Which lines in the material below contain the word "handles"? Copy each of them.

• _DATA FOR THIS EXERCISE_:
══════
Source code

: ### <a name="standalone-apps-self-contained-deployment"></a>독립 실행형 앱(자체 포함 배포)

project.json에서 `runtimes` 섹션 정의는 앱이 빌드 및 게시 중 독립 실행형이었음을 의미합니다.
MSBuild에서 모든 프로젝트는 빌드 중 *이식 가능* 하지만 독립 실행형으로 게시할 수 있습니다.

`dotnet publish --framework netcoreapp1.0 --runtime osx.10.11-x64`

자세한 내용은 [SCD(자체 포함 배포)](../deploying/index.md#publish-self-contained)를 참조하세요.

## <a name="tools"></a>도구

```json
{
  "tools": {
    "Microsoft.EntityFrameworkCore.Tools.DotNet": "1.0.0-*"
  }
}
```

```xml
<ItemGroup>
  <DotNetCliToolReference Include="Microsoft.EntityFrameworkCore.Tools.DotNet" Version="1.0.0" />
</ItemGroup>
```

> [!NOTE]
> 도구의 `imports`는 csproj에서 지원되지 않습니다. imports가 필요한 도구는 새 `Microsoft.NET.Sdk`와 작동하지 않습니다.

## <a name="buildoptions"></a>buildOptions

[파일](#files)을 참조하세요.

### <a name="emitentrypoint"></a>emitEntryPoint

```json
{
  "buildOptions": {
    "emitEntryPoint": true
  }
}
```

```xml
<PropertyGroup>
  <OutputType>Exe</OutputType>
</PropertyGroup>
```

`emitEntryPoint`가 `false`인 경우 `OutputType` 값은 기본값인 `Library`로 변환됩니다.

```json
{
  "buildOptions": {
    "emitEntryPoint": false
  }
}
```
══════
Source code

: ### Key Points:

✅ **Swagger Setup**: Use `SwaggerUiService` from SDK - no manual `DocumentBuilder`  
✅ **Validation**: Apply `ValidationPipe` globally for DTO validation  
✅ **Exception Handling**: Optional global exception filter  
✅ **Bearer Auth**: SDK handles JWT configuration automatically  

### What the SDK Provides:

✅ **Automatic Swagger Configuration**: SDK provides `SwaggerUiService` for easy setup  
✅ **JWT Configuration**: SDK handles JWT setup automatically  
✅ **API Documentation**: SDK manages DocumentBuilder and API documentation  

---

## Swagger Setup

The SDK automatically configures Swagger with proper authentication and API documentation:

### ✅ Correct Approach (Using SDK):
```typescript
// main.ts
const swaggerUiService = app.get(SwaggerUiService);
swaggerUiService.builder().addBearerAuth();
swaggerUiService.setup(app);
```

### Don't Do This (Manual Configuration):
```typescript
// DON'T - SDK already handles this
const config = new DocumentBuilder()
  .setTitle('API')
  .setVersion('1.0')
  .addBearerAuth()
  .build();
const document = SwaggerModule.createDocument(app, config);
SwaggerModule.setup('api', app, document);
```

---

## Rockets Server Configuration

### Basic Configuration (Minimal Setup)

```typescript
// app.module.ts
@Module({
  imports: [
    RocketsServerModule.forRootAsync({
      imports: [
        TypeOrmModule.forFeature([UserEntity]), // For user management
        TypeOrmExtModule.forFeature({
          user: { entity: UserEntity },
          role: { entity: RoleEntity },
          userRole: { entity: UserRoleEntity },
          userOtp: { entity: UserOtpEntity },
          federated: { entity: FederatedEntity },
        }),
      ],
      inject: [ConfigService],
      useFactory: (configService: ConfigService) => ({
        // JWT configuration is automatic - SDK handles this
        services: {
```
══════
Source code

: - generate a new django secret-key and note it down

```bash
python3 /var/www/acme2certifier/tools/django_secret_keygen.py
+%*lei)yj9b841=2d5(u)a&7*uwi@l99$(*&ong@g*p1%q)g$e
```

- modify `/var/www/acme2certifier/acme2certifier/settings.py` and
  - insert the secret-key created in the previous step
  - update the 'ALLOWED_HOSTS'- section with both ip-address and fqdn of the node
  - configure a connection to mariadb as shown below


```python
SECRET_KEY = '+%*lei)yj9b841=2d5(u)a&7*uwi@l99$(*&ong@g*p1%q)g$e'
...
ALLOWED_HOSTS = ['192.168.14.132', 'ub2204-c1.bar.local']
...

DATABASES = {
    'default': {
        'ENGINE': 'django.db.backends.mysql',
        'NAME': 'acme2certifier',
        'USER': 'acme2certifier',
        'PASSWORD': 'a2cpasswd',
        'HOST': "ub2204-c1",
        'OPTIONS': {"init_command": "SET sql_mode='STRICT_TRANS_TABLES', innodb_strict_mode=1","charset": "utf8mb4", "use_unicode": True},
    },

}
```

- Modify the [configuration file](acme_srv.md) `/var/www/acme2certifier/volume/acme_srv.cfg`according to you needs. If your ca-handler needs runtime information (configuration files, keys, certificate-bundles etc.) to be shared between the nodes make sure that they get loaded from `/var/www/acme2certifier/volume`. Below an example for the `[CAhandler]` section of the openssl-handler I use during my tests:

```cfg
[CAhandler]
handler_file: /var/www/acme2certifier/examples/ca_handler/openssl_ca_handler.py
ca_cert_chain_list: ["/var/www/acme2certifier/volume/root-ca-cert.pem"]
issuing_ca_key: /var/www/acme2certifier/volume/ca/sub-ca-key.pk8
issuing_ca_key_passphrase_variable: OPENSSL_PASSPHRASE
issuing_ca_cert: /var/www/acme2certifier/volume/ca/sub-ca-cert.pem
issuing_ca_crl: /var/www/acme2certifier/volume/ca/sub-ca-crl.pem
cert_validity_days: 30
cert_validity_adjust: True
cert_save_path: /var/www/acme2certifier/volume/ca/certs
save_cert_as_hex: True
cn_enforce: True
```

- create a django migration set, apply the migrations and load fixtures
══════
• _ANSWER TO THE PROBLEM_:
✅ **Bearer Auth**: SDK handles JWT configuration automatically  
✅ **JWT Configuration**: SDK handles JWT setup automatically  
// DON'T - SDK already handles this
        // JWT configuration is automatic - SDK handles this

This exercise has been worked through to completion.